Carlos se mit à expliquer nettement, sans ambiguïté, souvent avec d’horribles mots propres, la situation critique de Lucien, sa position à l’hôtel de Grandlieu, sa belle vie s’il triomphait, et enfin la nécessité pour Esther de se sacrifier à ce magnifique avenir.
— Que faut-il faire ? s’écria-t-elle fanatisée.
— M’obéir aveuglément, dit Carlos. Et de quoi pourriez-vous vous plaindre ? Il ne tiendra qu’à vous de vous faire un beau sort. Vous allez devenir ce que sont Tullia, Florine, Mariette et la Val-Noble, vos anciennes amies, la maîtresse d’un homme riche que vous n’aimerez pas. Une fois nos affaires faites, notre amoureux est assez riche pour vous rendre heureuse...
— Heureuse !... dit-elle en levant les yeux au ciel.
— Vous avez eu cinq ans de paradis, reprit-il. Ne peut-on vivre avec de pareils souvenirs ?...
— Je vous obéirai, répondit-elle en essuyant une larme dans le coin de ses yeux. Ne vous inquiétez pas du reste ! Vous l’avez dit, mon amour est une maladie mortelle.

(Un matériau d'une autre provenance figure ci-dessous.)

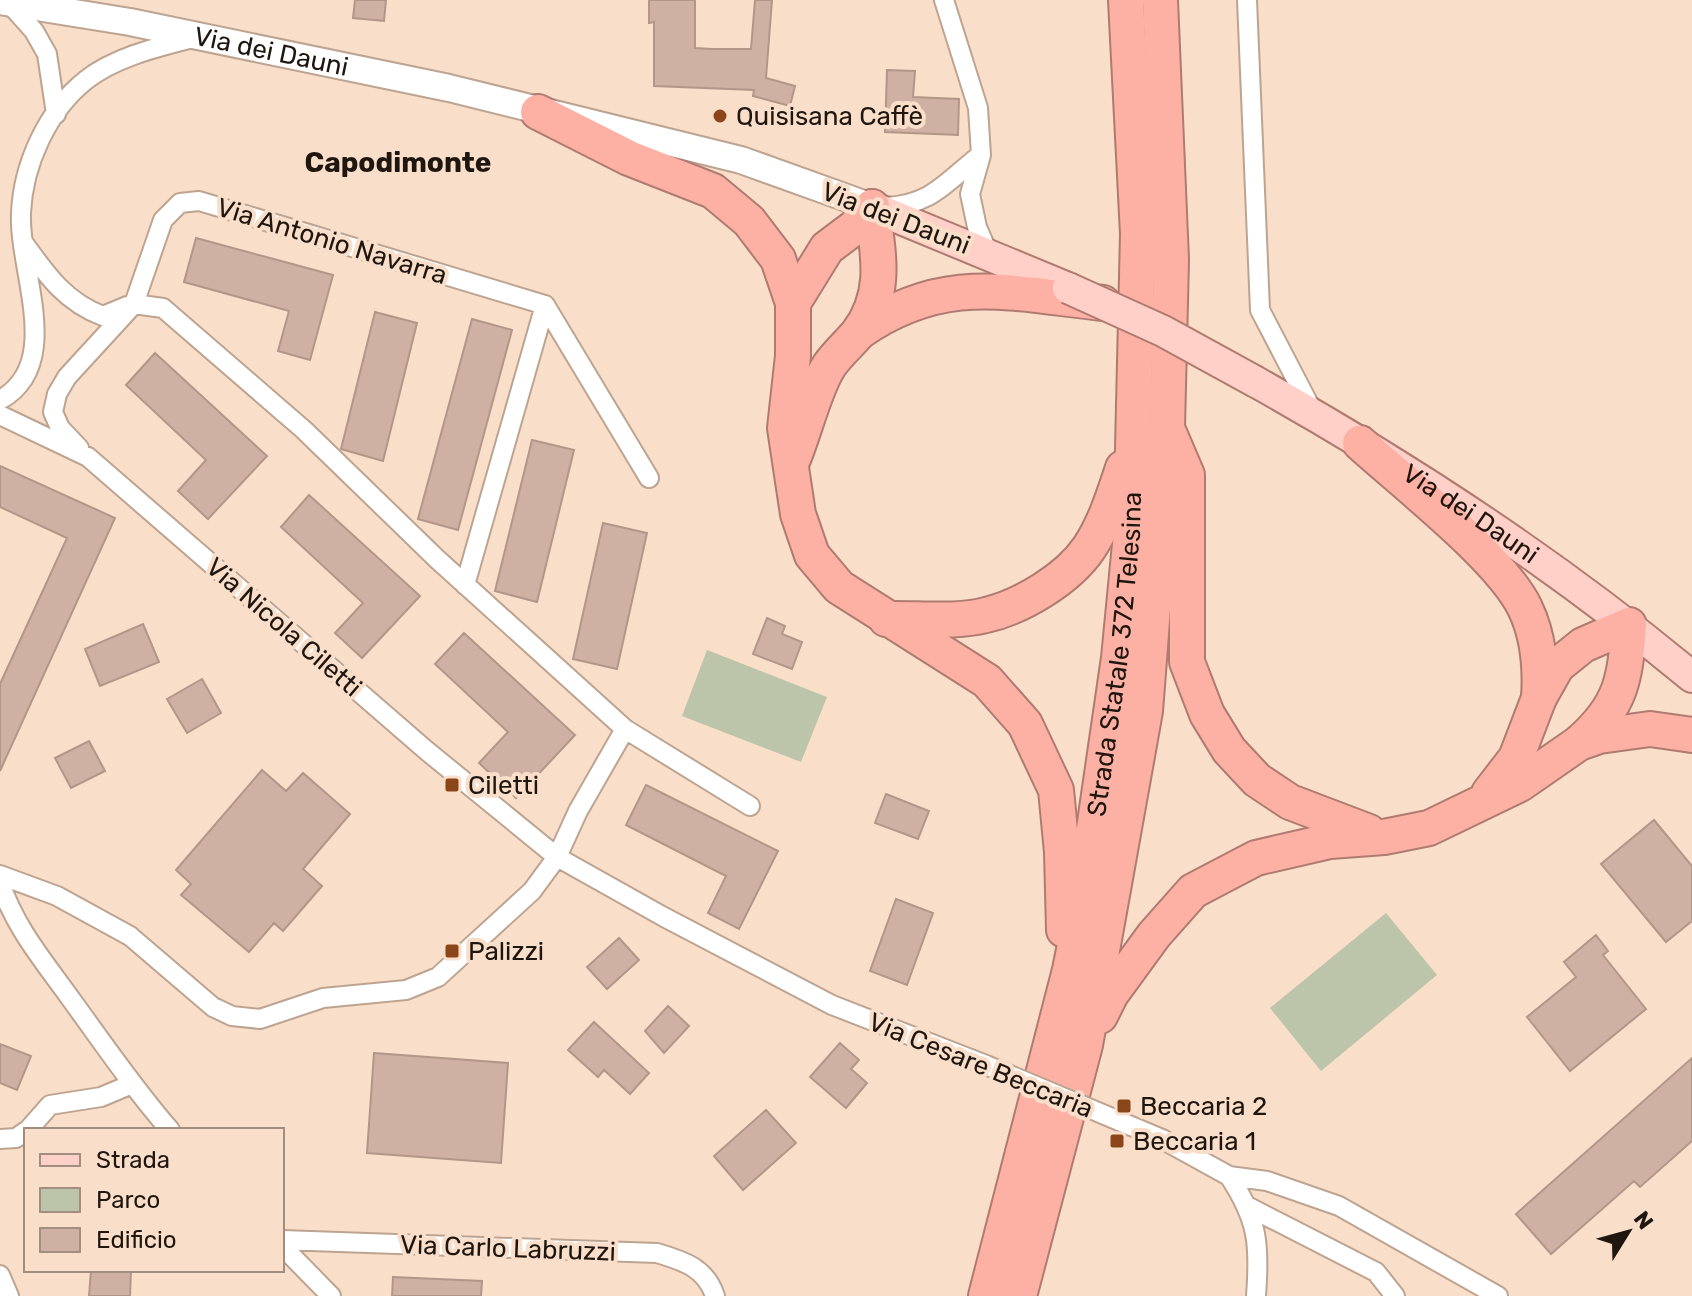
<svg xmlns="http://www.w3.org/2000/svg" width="1692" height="1296" font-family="Rubik,sans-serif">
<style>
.green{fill:#bcc4a9}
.building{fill:#ceb1a2;stroke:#b29688;stroke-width:2}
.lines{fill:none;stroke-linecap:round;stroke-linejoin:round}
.street-casing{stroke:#bda491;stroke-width:22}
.secondary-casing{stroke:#bda491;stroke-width:30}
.primary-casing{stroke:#af7b70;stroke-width:34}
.highway-casing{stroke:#af7b70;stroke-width:38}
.street{stroke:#fff;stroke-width:18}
.secondary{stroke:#fff;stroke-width:26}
.primary{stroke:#fed0c8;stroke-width:30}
.highway{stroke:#fdb1a4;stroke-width:34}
.street-bridge-casing{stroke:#bda491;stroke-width:22;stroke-linecap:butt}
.primary-bridge-casing{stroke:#af7b70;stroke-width:34;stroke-linecap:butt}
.street-bridge{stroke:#fff;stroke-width:18}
.primary-bridge{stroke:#fed0c8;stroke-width:30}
.poi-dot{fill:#8a4619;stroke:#f9deca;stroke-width:3}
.labels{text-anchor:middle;stroke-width:8;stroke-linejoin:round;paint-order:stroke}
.street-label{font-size:26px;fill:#1f160f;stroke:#f9deca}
.poi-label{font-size:26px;fill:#1f160f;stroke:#f9deca;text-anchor:start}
.neighbourhood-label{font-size:28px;font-weight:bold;fill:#1f160f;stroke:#f9deca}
</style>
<rect width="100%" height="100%" fill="#f9deca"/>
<path class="green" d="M707,650L827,697L801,762L682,716Z
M1386,913L1437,975L1321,1071L1270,1008Z"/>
<path class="building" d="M355,0H386L384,21L353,18Z
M649,0H695V48L712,49H751L755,0H772L766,78L795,86L790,106L753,96L754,90L654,86V22L649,23Z
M887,70L915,71L913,97L959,99L958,135L885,132Z
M196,238L333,275L310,360L278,351L289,311L184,282Z
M375,312L417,323L383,461L341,449Z
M472,319L512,330L458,530L418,519Z
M155,353L267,456L208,519L178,491L206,460L126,385Z
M532,440L574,450L537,602L495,591Z
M0,466L115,518L0,771V684L67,538L0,507Z
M309,495L420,596L362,658L335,633L363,603L281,527Z
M603,523L647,533L617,669L573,659Z
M767,618L785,626L782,634L802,642L792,669L753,654Z
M143,624L159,662L100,686L85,649Z
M464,633L575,735L516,798L479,763L508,732L435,664Z
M202,679L221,713L187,733L167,699Z
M89,741L105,771L71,788L55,758Z
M262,770L286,791L303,773L350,814L303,869L322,886L283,931L274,923L249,952L181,895L191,884L176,870Z
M646,785L778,851L739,929L708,913L726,876L626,825Z
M886,794L929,811L918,839L875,823Z
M1654,820L1692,866V921L1666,942L1601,864Z
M896,899L933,913L907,985L870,971Z
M1596,935L1608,951L1603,955L1646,1009L1570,1071L1527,1017L1576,977L1564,962Z
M619,938L639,960L607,989L587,967Z
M668,1006L689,1026L664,1053L645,1031Z
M594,1022L649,1073L630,1094L604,1070L598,1077L568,1050Z
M840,1043L859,1060L851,1069L867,1083L846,1108L810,1077Z
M0,1044L31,1056L17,1090L0,1083Z
M374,1053L508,1063L501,1163L367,1153Z
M1692,1058V1141L1640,1187L1634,1181L1551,1254L1516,1214Z
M766,1110L796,1143L743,1190L714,1156Z
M91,1270H131L130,1296H89Z
M393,1277L482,1281L481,1296H392Z"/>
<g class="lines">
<g class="street-casing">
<path id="street" d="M944,0L978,108L981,155L970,194L977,227L988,253
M1247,0L1260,310L1313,412
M9,3L34,31L47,54L56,114
M885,207C931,205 945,183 979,156
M23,242C46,274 65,302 103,316L127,306
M0,400C65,364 18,271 21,213C23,165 47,111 86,80C115,57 158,47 193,38
M0,415L88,457L427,751L557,857L664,917L832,1005L986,1065
M79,448L60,428L53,412L57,394L67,377L134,304L163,220L180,203L199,201L545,305L649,478
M465,585L545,305
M625,729L750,806
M0,875L57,896L130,936L213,1007L232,1016L260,1019L323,998L406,990L438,977L532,891L557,857L578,811L625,729L437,559L304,430L163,308L134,304
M0,882C14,927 46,964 73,1002C105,1046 135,1090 170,1130
M28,1130L50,1105L101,1097L132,1084
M0,1139L16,1138L26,1131
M1162,1139L1229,1176L1267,1181L1339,1206L1498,1296
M1229,1176C1258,1220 1260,1244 1256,1296
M1249,1207L1376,1272L1395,1296
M282,1240L657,1253C684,1261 706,1268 715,1296
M282,1246L331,1296
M0,1275L9,1296"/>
</g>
<g class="secondary-casing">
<g id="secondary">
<path id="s1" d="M0,1L130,22L449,88L741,160L872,207"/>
</g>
</g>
<g class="primary-casing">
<g id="primary">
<path d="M872,207L1068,288"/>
<path id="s2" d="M1256,382C1410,468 1556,564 1692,677"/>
</g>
</g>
<g class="highway-casing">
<g id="highway">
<path d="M538,112L629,158L713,191L749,221L778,259L793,303V356L785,428L798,514L812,555L839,587L987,681L1025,724L1056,790L1062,852L1064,930"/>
<path d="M793,303L827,248L855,227L872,207"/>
<path d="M859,332C944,273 1008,293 1103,303"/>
<path d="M1169,433L1187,475V662L1207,714L1229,750L1257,780L1290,802L1369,832"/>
<path d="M1360,443C1404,483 1501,558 1525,608C1539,637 1541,667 1539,698"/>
<path d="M793,459C804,433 815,387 829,366C837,354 849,344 858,333C888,293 878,253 872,207"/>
<path d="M886,619C918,618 956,623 986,615C1021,607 1068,579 1089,548C1105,524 1114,495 1123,468"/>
<path d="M1489,793L1516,758L1539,698L1557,666L1583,645L1629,625C1625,679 1622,705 1580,742"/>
<path d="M1100,1016L1111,994L1154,935L1193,891L1256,858L1330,841L1384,837L1429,828L1520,784L1579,743L1599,736L1650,729L1692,735"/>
<path id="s3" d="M986,1296L1070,970L1083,905L1119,658L1131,534L1138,234L1126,0"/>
<path d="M1019,1296L1085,1045L1145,711L1167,427L1171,260L1160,0"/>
</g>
</g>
<use href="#street" class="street"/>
<use href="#secondary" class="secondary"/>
<use href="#primary" class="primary"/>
<use href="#highway" class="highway"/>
<g class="street-bridge-casing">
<path id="street-bridge" d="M986,1065L1162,1139"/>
</g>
<g class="primary-bridge-casing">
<path id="primary-bridge" d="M1068,288L1163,331L1256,382"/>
</g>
<use href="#street-bridge" class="street-bridge"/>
<use href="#primary-bridge" class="primary-bridge"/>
</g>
<g class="poi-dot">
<circle cx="720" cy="116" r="8"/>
<rect x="444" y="777" width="16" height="16" rx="4"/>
<rect x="444" y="943" width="16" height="16" rx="4"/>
<rect x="1116" y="1098" width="16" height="16" rx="4"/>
<rect x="1109" y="1133" width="16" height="16" rx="4"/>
</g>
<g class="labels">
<g class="street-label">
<text dy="9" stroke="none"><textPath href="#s1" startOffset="276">Via dei Dauni</textPath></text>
<text transform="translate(896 218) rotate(21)" y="9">Via dei Dauni</text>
<text transform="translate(332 241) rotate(17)" y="9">Via Antonio Navarra</text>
<text dy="9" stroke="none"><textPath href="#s2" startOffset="252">Via dei Dauni</textPath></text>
<text transform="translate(284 627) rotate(41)" y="9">Via Nicola Ciletti</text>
<text dy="9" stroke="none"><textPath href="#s3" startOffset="656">Strada Statale 372 Telesina</textPath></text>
<text transform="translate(981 1065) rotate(22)" y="9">Via Cesare Beccaria</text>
<text transform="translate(508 1248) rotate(2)" y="9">Via Carlo Labruzzi</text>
</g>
<g class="poi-label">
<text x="736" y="125">Quisisana Caffè</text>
<text x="468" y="794">Ciletti</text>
<text x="468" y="960">Palizzi</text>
<text x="1140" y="1115">Beccaria 2</text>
<text x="1133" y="1150">Beccaria 1</text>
</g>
<g class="neighbourhood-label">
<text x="398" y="172">Capodimonte</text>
</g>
</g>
<rect x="24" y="1128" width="260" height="144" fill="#f9deca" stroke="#a28e7f" stroke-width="2"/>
<rect x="40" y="1154" width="40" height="12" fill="#fed0c8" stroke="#a28e7f" stroke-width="2"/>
<text x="96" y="1168" font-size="24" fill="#1f160f">Strada</text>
<rect x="40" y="1188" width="40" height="24" fill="#bcc4a9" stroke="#a28e7f" stroke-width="2"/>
<text x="96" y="1208" font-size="24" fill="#1f160f">Parco</text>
<rect x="40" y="1228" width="40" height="24" fill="#ceb1a2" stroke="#a28e7f" stroke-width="2"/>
<text x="96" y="1248" font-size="24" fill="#1f160f">Edificio</text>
<g transform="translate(1628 1232) rotate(53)" stroke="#f9deca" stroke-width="6" paint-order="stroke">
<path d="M0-6L14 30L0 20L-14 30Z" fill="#1f160f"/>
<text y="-12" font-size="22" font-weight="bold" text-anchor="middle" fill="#1f160f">N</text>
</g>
</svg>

— Ce n’est pas tout, reprit Carlos, il faut rester belle. A vingt-deux ans et demi, vous êtes à votre plus haut point de beauté, grâce à votre bonheur. Enfin, redevenez surtout la Torpille. Soyez espiègle, dépensière, rusée, sans pitié pour le millionnaire que je vous livre. Écoutez !... cet homme a été sans pitié pour bien du monde, il s’est engraissé des fortunes de la veuve et de l’orphelin, vous serez leur Vengeance !... Asie viendra vous prendre en fiacre, et vous serez à Paris ce soir. Si vous laissiez soupçonner vos liaisons depuis six ans avec Lucien, autant vaudrait lui tirer un coup de pistolet dans la tête. On vous demandera ce que vous êtes devenue : vous répondrez que vous avez été emmenée en voyage par un Anglais excessivement jaloux. Vous avez eu jadis assez d’esprit pour bien blaguer, retrouvez tout cet esprit-là...
Avez-vous jamais vu un radieux cerf-volant, ce géant des papillons de l’enfance, tout chamarré d’or, planant dans les cieux ?... Les enfants oublient un moment la corde, un passant la coupe : le météore donne, en langage de collége, une tête, et il tombe avec une effrayante rapidité. Telle Esther en entendant Carlos.